**Your task:**
Please repeat the lines below, exactly and only, from the one that holds "0: (126, 43, 88.85)" through the one that holds "12: (131, 318, 5.61)".

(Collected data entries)
++++++++++++++++++++

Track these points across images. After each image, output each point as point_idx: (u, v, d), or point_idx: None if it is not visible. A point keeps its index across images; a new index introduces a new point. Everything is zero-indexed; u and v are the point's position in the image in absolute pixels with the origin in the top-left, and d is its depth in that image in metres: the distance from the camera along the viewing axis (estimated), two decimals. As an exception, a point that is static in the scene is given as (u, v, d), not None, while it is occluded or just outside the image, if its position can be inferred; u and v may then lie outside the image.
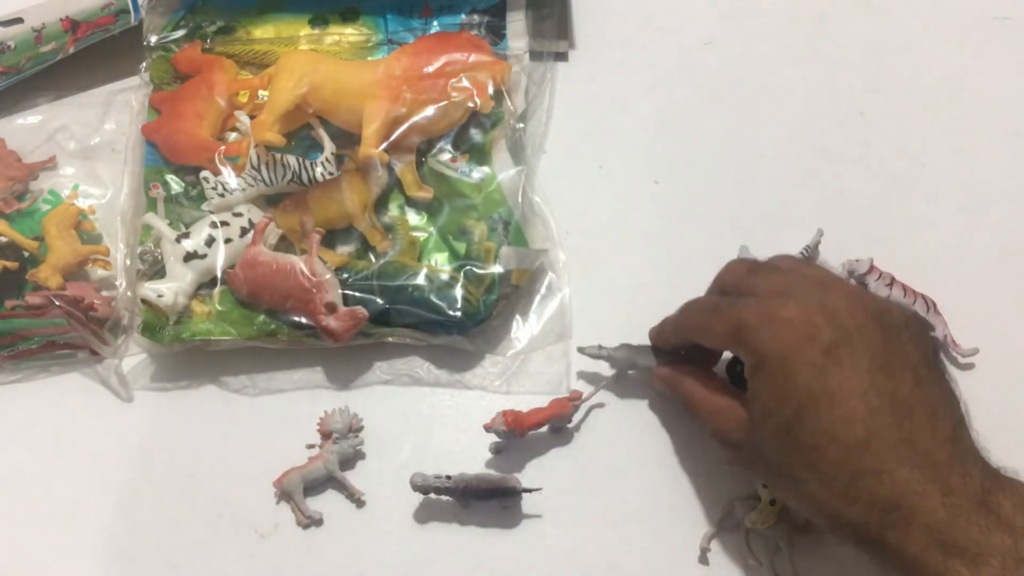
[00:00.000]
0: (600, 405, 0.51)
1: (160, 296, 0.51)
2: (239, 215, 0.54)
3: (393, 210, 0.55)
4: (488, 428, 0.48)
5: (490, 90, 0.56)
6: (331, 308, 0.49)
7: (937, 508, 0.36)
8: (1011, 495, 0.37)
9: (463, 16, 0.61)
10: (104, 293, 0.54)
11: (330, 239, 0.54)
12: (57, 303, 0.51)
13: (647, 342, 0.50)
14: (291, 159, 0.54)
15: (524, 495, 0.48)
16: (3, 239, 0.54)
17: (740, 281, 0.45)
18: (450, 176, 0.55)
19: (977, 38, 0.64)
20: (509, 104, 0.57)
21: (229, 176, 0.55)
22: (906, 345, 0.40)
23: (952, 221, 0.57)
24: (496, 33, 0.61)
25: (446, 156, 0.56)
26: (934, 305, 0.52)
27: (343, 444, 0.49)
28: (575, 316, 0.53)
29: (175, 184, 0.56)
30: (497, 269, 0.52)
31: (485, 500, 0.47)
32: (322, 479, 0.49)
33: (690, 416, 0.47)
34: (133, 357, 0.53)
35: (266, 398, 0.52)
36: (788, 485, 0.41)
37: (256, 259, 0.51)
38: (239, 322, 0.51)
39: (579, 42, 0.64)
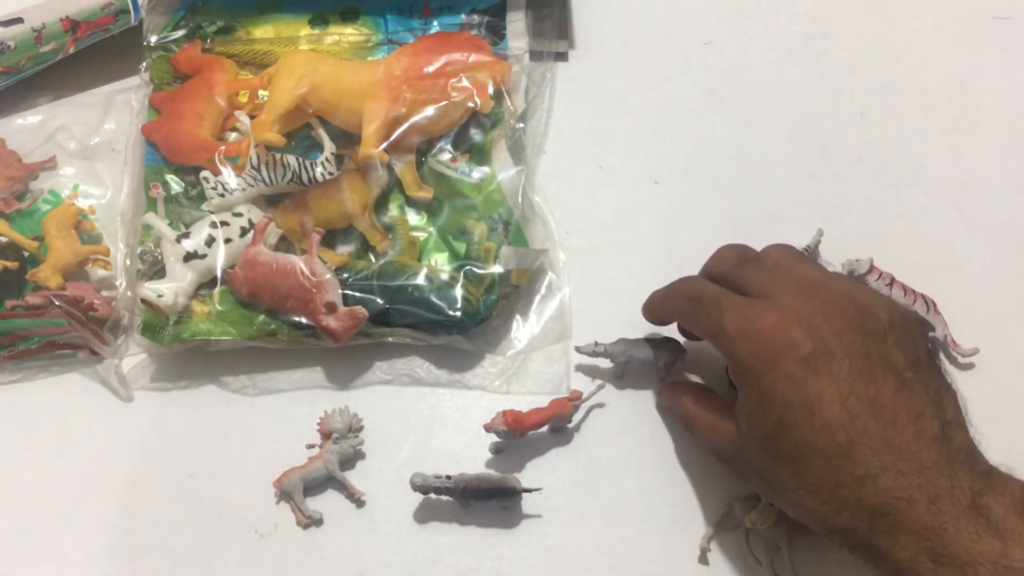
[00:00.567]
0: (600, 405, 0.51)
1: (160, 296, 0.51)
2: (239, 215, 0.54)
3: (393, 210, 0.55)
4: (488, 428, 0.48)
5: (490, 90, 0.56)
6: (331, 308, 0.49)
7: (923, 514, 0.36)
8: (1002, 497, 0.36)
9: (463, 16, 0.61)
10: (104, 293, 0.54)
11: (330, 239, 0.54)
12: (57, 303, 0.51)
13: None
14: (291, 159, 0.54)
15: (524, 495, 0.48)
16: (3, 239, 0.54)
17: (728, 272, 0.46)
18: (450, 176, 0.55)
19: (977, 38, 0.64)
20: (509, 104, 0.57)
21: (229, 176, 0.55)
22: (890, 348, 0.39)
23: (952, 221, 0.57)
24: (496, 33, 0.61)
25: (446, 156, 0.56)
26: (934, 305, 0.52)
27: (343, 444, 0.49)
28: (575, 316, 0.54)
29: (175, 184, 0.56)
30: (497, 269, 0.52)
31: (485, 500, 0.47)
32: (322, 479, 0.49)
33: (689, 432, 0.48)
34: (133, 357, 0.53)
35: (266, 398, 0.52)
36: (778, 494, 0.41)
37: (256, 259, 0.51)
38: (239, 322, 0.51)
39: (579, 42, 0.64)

++++++++++++++++++++

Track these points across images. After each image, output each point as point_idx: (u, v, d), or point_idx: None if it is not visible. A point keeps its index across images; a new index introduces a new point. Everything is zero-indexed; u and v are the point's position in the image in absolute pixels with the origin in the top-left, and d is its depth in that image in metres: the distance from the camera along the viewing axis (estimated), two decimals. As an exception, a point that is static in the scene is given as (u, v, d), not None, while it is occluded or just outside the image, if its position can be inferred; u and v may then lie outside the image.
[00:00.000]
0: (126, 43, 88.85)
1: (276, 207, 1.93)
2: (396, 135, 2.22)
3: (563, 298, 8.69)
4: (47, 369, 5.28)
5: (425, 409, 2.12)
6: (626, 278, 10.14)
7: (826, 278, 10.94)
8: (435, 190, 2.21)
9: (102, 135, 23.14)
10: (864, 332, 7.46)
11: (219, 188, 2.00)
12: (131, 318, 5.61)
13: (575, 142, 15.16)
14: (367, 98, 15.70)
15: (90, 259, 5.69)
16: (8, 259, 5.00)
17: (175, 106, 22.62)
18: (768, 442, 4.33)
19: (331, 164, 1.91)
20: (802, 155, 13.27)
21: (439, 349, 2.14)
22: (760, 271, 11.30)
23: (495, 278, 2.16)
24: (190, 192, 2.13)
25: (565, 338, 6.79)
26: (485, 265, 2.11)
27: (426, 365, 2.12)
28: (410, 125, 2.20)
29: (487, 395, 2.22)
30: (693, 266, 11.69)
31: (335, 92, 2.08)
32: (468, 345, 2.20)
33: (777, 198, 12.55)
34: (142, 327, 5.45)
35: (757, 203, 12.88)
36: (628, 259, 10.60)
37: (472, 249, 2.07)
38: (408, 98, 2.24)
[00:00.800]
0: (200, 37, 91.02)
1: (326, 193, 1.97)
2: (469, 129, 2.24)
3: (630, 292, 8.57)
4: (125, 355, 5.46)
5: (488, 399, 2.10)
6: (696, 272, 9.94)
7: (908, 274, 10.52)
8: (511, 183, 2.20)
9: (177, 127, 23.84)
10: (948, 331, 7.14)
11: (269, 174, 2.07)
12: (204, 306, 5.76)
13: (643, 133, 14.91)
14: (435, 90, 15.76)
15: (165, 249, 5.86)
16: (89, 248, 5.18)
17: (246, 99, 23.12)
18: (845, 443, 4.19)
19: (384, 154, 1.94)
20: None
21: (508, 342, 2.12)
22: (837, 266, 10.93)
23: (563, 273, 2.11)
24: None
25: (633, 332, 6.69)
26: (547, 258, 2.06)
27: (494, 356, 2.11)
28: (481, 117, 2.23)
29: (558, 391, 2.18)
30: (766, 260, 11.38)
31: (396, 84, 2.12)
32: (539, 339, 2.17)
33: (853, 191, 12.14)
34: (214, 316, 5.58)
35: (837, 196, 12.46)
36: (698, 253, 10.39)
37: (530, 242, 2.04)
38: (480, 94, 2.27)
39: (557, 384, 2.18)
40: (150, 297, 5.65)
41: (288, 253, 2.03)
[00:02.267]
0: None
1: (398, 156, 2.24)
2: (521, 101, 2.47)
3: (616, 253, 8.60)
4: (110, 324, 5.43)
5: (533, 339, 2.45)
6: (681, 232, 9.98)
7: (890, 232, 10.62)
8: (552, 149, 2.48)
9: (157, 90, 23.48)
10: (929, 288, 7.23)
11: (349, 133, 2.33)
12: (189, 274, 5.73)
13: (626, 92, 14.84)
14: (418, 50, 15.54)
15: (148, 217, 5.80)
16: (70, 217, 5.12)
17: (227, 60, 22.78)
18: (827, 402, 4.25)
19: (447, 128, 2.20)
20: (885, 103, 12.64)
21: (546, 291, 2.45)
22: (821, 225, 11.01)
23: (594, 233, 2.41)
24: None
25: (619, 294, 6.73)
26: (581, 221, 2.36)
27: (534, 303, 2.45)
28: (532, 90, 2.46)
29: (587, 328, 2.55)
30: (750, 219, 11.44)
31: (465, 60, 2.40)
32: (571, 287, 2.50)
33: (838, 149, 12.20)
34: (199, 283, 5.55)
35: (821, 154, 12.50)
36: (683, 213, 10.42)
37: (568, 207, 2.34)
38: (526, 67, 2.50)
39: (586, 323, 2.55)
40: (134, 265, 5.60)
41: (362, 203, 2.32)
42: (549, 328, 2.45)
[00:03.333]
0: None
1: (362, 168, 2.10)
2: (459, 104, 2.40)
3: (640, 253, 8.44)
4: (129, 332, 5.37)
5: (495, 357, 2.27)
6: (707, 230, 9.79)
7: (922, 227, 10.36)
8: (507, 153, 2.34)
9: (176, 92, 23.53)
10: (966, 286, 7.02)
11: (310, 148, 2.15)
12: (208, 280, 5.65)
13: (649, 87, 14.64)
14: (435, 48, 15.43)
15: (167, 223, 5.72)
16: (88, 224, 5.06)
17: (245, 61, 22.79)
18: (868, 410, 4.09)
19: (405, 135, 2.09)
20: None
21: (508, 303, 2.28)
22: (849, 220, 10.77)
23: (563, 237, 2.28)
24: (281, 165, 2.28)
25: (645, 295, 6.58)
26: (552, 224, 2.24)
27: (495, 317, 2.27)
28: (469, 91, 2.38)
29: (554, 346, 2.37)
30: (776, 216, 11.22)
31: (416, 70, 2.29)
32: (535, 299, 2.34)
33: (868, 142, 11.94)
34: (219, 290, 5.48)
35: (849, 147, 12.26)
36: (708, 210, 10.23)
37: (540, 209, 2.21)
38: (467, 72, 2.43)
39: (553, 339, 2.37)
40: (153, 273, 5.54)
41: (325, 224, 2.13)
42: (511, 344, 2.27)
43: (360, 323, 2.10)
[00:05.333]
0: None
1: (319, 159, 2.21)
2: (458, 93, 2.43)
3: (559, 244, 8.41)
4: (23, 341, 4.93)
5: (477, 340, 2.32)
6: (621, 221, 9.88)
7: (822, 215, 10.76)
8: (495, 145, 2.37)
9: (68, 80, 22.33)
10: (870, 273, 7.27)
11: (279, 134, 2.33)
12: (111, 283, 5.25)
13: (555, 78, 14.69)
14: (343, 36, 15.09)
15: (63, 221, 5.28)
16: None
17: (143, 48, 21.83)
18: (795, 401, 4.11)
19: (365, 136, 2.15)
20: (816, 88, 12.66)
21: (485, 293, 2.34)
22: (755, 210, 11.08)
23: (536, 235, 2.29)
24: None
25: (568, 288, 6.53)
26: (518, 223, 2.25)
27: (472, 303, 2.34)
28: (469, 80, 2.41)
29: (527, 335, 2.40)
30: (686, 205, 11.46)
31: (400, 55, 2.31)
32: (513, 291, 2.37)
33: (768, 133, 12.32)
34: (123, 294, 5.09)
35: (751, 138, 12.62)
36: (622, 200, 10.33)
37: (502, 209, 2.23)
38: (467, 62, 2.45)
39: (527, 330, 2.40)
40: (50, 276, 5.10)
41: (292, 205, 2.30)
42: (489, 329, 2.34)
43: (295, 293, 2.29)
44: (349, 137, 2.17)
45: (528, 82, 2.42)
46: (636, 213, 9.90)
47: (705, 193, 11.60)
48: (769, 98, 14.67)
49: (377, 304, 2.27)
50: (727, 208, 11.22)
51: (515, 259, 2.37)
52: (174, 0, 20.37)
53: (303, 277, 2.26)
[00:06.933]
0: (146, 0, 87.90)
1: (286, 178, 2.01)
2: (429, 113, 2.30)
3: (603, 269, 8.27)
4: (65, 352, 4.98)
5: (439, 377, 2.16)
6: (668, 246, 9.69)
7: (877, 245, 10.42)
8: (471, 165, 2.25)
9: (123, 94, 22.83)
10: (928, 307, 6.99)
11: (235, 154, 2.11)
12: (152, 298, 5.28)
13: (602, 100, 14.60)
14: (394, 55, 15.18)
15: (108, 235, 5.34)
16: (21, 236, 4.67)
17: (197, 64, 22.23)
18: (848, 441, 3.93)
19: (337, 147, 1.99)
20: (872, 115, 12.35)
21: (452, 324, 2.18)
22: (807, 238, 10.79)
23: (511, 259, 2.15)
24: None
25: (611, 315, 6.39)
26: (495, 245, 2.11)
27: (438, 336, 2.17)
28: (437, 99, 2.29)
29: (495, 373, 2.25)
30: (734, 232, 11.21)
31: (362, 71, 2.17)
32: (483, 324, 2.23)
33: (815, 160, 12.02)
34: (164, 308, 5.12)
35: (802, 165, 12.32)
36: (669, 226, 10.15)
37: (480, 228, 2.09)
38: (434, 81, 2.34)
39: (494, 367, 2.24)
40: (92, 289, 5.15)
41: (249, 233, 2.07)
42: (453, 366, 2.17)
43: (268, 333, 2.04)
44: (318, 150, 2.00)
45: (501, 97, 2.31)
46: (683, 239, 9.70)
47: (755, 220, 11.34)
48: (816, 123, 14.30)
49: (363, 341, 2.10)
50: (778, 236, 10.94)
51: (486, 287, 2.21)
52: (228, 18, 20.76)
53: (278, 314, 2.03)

++++++++++++++++++++

**Worked solution:**
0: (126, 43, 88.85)
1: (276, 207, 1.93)
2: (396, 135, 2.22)
3: (563, 298, 8.69)
4: (47, 369, 5.28)
5: (425, 409, 2.12)
6: (626, 278, 10.14)
7: (826, 278, 10.94)
8: (435, 190, 2.21)
9: (102, 135, 23.14)
10: (864, 332, 7.46)
11: (219, 188, 2.00)
12: (131, 318, 5.61)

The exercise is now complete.